The Rider Painter was a Laconian vase painter active between 560 and 530 BC. He is considered one of the five great vase painters of Sparta.

His name is unknown, but he is called the Rider Painter after the horseman depicted on his name vase at the British Museum. He painted various shapes, including lebetes, a rare shape in Sparta, but predominantly kylikes. He primarily produced for export, as indicated by the fact that one of his works has so far been discovered in Laconia. His workshop cannot be located, but was perhaps in a perioikic settlement.

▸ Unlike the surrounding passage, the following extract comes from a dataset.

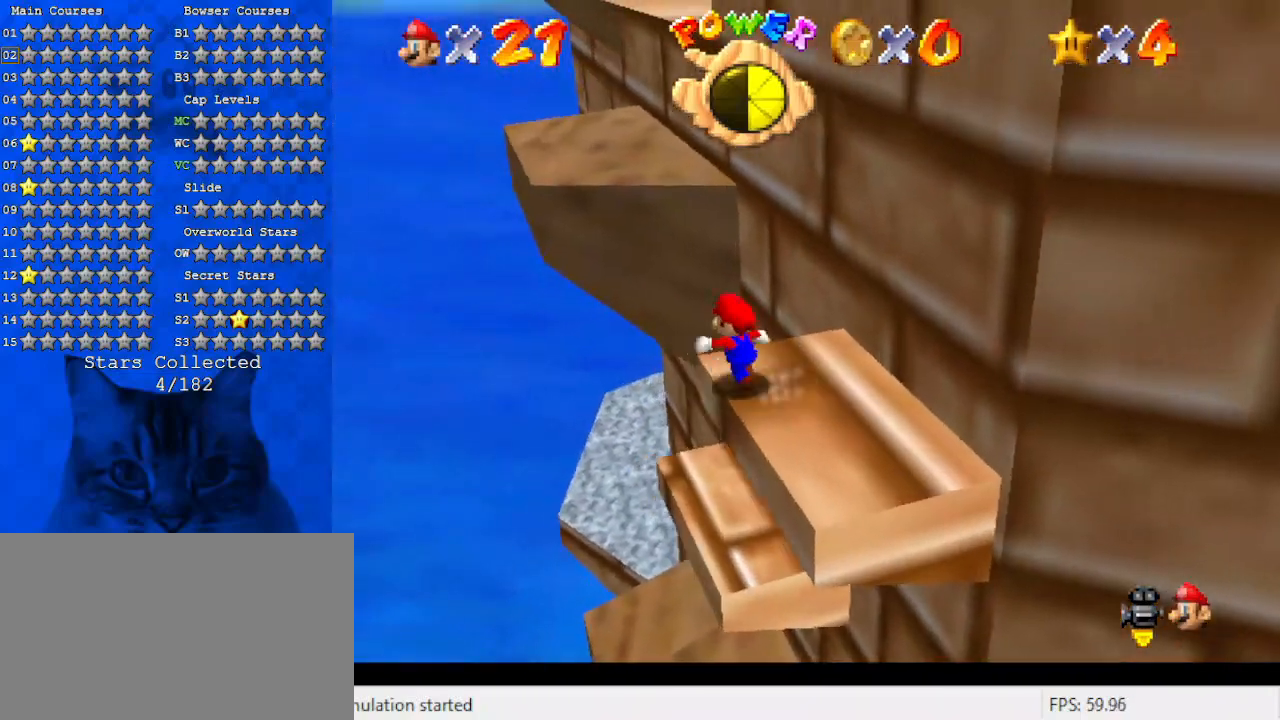
{"keys": ["a", "right"], "events": [[33, "a", "up"], [67, "left", "up"], [133, "a", "down"], [267, "right", "down"], [300, "a", "up"], [400, "a", "down"], [500, "up", "up"]]}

Since identifiable painting styles and peculiarities in vase shapes tend to be consistent, it is assumed that the Rider Painter, like other Laconian vase painters, was both potter and painter. He is considered somewhat inferior in talent to the other four great Laconian vase painters. He mainly depicted scenes from Greek mythology, such as the blinding of Polyphemus, Kadmos or Herakles. Other motifs include scenes from everyday life, such komasts or the eponymous rider.

== Bibliography ==
- John Boardman: Early Greek Vase Painting. 11th to 6th Century BC. A Handbook, Thames and Hudson, London 1998 (World of Art), 188 ISBN 0-500-20309-1
- Thomas Mannack: Griechische Vasenmalerei. Eine Einführung. Theiss, Stuttgart 2002, ISBN 3-8062-1743-2.